Originally, Debian making it difficult to get non open source firmware during installation was a reason for using Ubuntu, but now even that justification gone. Meanwhile Ubuntu anti-features like snap accumulate.
I agree that I'm not happy with the startup times of snap packages. But these are not the reason for my problems, and if Snap was the only problem I have, well I can just not use it. Probably even uninstall if I want, change to KDE and a different app store.
People keep suggesting that I try their favorite distro and that it won't have these problems. But when I dig a bit deeper into any of the suggestions there's plenty of recent threads like mine.
As someone else above said, people who plan to run Linux will choose hardware that's known to work, and won't have these problems. That's the key, it's not about the distro you choose, it's the hardware.
Fedora might support your hardware better, (newer kernel) and not have snap.
Windows also sometimes has these kinds of problems. Plus I usually have to dig up many commands to turn off user-hostile defaults or free up a quarter terabyte of disk space wasted. Was an obscure diskadm cli I’ve never heard of.
The perfect OS doesn’t exist, maybe not even a good one.
> Windows also sometimes has these kinds of problems
Undeniably, over many years of using Windows I've had many problems. But never this amount on a fresh install. And most windows problems can be fixed with driver updates or changed settings. Linux problems pretty much all require you to be comfortable entering console commands, which the vast majority of people are not.
As mentioned, every windows install will want to run obscure disk cli to free up tons of disk space and probably a few powershells to stop ads, telemetry. Sometimes malware mitigations. Not all of them have gui options.
Every OS I spend several hours setting up. At least with Linux I’ve automated it.
Well, I just run a tool like ShutUp10 once after installing Windows and 99% of these problems are gone.
However, I'm well aware of those problems with Windows. I switched, after all. However, you know what Windows doesn't do? Force me to keep opening my laptop screen to get a login on my external monitor, which I don't think is fixable. Or reset my laptop screen brightness to minimum every day so that I can't even see the login prompt without closing the curtains.
It's good to know that "Linux is only free if your time is worthless" still holds true after all these years. From the way many talk, I honestly thought it might have changed.
Not really, last year I was foolish enough to have bought a NUC without properly checking its Linux support, because I assumed usually the problems nowadays would only be laptop related, on desktop like systems we're pretty safe.

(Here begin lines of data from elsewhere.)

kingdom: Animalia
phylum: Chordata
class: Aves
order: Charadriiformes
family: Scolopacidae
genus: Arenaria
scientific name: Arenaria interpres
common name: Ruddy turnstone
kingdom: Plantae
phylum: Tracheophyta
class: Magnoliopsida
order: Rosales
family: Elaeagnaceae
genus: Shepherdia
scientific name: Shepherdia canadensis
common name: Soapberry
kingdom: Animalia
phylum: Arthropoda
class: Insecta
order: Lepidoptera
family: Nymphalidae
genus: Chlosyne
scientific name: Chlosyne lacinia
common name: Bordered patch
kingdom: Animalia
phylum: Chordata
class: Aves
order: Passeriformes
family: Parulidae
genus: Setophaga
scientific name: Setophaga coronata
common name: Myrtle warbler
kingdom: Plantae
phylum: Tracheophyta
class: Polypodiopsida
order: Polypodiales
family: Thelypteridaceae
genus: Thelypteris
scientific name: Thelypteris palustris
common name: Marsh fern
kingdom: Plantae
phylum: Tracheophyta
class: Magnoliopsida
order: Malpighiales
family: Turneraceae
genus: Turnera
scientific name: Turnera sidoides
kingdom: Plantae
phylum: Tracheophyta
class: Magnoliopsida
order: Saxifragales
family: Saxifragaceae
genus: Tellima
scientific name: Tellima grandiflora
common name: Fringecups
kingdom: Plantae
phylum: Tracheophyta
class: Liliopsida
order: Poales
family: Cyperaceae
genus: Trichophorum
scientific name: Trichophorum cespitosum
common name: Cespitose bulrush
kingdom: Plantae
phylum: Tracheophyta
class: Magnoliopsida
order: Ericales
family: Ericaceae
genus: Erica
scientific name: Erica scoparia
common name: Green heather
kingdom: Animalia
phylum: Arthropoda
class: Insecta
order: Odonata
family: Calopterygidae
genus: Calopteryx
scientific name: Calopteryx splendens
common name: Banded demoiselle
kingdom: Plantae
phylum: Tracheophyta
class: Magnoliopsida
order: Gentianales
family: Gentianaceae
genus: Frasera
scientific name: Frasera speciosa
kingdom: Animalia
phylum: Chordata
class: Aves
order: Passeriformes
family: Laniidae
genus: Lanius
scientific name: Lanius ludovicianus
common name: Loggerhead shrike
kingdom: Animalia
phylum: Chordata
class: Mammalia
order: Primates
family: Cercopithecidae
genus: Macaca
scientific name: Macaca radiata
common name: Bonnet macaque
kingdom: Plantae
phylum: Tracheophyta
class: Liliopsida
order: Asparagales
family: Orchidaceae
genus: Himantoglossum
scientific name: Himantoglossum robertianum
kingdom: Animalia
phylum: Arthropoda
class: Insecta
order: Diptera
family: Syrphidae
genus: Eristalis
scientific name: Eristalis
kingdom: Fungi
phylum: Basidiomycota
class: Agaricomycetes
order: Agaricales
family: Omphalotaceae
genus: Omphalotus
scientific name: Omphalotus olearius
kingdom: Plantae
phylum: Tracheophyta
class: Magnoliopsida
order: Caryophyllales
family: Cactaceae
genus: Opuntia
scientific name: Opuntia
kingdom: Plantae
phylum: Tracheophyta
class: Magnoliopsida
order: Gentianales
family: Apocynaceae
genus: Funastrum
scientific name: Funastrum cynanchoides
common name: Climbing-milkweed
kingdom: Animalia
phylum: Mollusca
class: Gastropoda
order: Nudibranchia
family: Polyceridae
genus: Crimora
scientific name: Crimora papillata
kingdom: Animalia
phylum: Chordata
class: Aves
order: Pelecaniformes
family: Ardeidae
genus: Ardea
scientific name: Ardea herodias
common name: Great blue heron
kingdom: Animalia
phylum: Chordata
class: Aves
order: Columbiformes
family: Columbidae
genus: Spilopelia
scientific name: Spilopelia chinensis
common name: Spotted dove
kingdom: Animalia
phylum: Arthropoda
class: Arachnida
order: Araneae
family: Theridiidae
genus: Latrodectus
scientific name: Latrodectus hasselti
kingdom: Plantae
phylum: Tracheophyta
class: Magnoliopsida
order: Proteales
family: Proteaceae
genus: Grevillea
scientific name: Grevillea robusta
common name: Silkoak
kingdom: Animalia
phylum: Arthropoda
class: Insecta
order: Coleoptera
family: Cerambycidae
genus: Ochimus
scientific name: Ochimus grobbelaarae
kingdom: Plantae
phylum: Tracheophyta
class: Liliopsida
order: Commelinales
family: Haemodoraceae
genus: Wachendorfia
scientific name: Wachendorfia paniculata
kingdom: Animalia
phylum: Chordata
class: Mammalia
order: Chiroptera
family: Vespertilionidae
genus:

Never managed to find a distribution that supported the UEFI bios, booting from an internal SSD, only from external storage via SSD, after so many attempts across a few months, I also managed to burn something on the motherboard.
Conclusion, 300 euros thrown into the local recycling center.
I know Linux systems since 1995's Summer, do regularly manage Linux servers at work, and still this thing failed on me, now imagine regular people.
The things you mentioned work fine in Linux. There’s one exception, in that brand new intel/amd hardware typically takes three to six months to get decent support. During that time one should use bleeding-edge Fedora which should get better every week.
In all honesty though, there's a tonne of easy to recommend distros which don't need set up if you are a "normie" just wanting to get online:
- Elementary - Mint - Ubuntu
I think the real "secret sauce" for ChomeOS' success is basically big coorporate backing and being from-a-store-buyable. I think the truth is that nobody other tham techies is likely to want to install an OS themselves.